Using the passage below on "How are you?" and Christmas cards, explain in one to three sentences why the writer is disappointed by a card that carries only a signature.

> _PASSAGE FOR REVIEW_:

----

The hardest question in the world is something to do with quantum physics. The second hardest is, “How are you?” Sure, there are easy answers, but they are not good ones. Saying you are fine just puts the onus on your interlocutor to find something worth discussing. It should be a punishable offence.

If instead you blurt out your travails, you risk boring both of you. (“A bore is a man who, when you ask him how he is, tells you,” the American humourist Bert Leston Taylor wrote.)

So the trick is to find a response that is at least somewhat revealing without being overwhelming. It’s much easier in theory than in practice, especially while hoovering canapés at a drinks party.

This challenge is mirrored by what we write in Christmas cards. Most cards fall into one of the opposing extremes: they say too little or too much.

Every time I open a card with nothing but a signature, my heart sinks. Why go to the trouble of buying a card and (extortionately priced) stamp and writing out my address, but not adding even a couple of lines that might bring us closer?

I’d settle for a signature from people who are so close that I already know their news or from those who are so famous that mere acknowledgment is a gift (I’m still waiting). From everyone else, it seems a wasted opportunity.

These moments of missed intimacy are why it’s possible to go to a birthday party or a funeral and ascertain from a speech that one of your life-long friends has a deep passion for photography/music education/truffle-hunting of which you were completely unaware. The instinctive reaction is: I should have asked. In fact, they should have told you. Sharing one’s inner passions is a responsibility of friendship.


Hold on, you say, surely it’s better to send a detail-less Christmas card than to go to the other extreme: a round robin letter. Round robin letters have the worst reputation. These narratives of family news are mocked for being both boring and boastful: “Samantha passed her driving assess, with what the instructor called some of the best parallel parking he’d seen in the Winchester area.” Maybe the only greater bore than someone who tells you how they are when you ask is someone who tells you how they are when you haven’t asked?

----

> _DATA SECTION_:
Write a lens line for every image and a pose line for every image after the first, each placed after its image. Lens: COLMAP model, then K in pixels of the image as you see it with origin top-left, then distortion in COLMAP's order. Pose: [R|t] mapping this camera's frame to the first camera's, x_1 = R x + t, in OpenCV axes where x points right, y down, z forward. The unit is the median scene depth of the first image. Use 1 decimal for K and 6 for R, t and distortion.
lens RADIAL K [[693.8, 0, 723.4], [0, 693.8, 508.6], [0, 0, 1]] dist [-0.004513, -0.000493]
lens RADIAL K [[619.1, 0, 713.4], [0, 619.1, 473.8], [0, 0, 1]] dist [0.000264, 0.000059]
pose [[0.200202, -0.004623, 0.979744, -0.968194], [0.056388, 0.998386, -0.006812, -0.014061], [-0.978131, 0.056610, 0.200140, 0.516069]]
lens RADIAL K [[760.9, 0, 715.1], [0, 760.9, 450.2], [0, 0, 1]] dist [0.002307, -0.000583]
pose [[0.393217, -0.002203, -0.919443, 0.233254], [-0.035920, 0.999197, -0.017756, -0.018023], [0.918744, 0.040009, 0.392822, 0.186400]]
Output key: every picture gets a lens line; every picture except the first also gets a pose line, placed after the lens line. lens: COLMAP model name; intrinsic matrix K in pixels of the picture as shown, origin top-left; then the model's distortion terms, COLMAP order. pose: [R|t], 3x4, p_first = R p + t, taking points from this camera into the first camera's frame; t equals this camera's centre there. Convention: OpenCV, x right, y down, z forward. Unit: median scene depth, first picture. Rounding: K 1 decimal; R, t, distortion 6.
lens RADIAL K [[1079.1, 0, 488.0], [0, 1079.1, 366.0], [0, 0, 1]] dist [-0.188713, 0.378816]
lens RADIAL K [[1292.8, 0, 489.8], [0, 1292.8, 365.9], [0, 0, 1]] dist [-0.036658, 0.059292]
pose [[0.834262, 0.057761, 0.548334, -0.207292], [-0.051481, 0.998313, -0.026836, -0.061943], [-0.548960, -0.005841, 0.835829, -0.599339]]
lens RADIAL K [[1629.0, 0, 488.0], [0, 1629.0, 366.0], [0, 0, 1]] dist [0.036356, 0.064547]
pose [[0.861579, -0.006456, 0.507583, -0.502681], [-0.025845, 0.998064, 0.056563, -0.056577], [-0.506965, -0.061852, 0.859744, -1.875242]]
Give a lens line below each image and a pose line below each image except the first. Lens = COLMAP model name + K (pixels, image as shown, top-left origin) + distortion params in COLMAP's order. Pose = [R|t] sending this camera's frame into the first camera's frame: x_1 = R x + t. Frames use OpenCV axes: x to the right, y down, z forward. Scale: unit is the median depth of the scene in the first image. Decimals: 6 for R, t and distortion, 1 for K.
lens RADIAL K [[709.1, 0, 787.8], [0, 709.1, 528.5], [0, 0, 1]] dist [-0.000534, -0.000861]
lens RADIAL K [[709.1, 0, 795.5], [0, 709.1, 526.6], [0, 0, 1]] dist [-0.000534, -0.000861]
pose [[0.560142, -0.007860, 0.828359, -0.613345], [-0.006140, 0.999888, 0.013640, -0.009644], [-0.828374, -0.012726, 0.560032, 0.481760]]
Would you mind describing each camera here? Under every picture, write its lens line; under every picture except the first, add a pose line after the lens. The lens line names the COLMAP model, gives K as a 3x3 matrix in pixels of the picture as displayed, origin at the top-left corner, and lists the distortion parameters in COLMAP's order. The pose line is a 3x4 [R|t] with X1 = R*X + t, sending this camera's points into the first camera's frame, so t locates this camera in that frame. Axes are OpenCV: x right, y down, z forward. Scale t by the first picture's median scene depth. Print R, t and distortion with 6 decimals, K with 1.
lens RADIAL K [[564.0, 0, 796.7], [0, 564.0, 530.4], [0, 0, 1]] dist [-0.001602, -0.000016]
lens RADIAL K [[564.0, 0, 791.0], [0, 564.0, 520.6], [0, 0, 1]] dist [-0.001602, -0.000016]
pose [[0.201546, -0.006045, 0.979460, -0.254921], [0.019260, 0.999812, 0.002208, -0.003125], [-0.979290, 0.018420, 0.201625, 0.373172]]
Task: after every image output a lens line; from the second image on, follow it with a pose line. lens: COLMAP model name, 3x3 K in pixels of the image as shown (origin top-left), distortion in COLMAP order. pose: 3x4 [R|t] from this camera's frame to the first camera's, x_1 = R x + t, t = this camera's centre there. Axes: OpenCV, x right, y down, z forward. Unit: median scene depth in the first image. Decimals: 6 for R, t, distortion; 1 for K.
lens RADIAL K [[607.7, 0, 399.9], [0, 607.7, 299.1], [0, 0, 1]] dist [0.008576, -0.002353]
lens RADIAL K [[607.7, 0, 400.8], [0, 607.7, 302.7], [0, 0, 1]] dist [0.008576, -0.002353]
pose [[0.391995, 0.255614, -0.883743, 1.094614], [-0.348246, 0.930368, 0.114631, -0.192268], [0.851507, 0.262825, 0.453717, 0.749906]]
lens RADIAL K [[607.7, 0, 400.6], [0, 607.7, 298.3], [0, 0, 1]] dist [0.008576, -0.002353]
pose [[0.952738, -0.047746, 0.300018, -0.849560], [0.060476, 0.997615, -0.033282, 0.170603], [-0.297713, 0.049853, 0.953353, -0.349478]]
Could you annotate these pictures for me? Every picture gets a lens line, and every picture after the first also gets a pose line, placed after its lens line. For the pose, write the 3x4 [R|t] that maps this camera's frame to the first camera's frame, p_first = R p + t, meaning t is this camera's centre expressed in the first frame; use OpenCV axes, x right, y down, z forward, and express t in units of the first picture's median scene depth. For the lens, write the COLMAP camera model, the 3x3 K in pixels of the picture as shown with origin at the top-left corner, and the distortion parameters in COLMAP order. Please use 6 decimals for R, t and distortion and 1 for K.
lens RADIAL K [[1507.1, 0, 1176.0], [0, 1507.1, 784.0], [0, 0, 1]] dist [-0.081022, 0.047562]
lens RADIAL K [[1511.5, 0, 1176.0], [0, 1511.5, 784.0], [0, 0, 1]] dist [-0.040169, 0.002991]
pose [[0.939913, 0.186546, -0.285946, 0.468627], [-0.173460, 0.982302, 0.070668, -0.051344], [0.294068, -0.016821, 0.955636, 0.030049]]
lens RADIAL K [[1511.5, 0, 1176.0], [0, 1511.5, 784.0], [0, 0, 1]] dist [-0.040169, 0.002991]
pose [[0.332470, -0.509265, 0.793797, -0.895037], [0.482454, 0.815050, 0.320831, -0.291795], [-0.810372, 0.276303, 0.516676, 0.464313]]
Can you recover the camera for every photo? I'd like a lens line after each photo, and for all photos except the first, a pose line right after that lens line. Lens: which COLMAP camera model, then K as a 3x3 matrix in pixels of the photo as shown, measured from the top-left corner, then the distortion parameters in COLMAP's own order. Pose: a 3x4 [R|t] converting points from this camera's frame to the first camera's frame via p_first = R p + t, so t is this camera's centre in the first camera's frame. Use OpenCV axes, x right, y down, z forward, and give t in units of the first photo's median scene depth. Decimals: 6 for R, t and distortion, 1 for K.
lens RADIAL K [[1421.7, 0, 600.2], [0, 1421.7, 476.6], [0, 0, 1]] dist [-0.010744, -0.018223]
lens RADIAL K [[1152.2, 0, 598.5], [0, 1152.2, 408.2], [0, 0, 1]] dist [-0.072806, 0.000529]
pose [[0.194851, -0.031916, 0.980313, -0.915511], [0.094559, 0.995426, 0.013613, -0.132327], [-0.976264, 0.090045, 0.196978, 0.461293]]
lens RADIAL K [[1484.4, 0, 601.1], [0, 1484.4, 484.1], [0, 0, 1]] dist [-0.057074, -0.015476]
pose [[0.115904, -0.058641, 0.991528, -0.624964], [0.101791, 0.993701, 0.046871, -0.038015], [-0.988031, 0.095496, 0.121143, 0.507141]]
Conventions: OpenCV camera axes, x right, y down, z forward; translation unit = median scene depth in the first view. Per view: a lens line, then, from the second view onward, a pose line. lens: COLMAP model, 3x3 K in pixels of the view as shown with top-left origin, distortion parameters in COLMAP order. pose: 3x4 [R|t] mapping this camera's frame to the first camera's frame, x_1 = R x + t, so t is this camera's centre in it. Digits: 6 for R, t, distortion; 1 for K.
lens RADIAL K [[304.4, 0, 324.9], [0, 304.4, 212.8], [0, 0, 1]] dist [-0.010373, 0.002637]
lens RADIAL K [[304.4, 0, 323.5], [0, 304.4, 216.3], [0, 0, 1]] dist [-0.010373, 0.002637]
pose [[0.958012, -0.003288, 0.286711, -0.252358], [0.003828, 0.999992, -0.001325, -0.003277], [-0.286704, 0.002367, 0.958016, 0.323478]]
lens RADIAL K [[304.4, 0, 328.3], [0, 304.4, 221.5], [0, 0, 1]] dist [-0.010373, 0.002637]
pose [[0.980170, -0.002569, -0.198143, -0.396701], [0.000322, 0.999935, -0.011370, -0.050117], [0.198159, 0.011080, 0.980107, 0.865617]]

----

> _RESULT_:
The sender has bought the card, paid for a costly stamp and written out the address, yet hasn't added even a couple of lines that might bring the two closer. The writer sees this as a wasted opportunity, except from people so close that their news is already known or so famous that mere acknowledgment is a gift.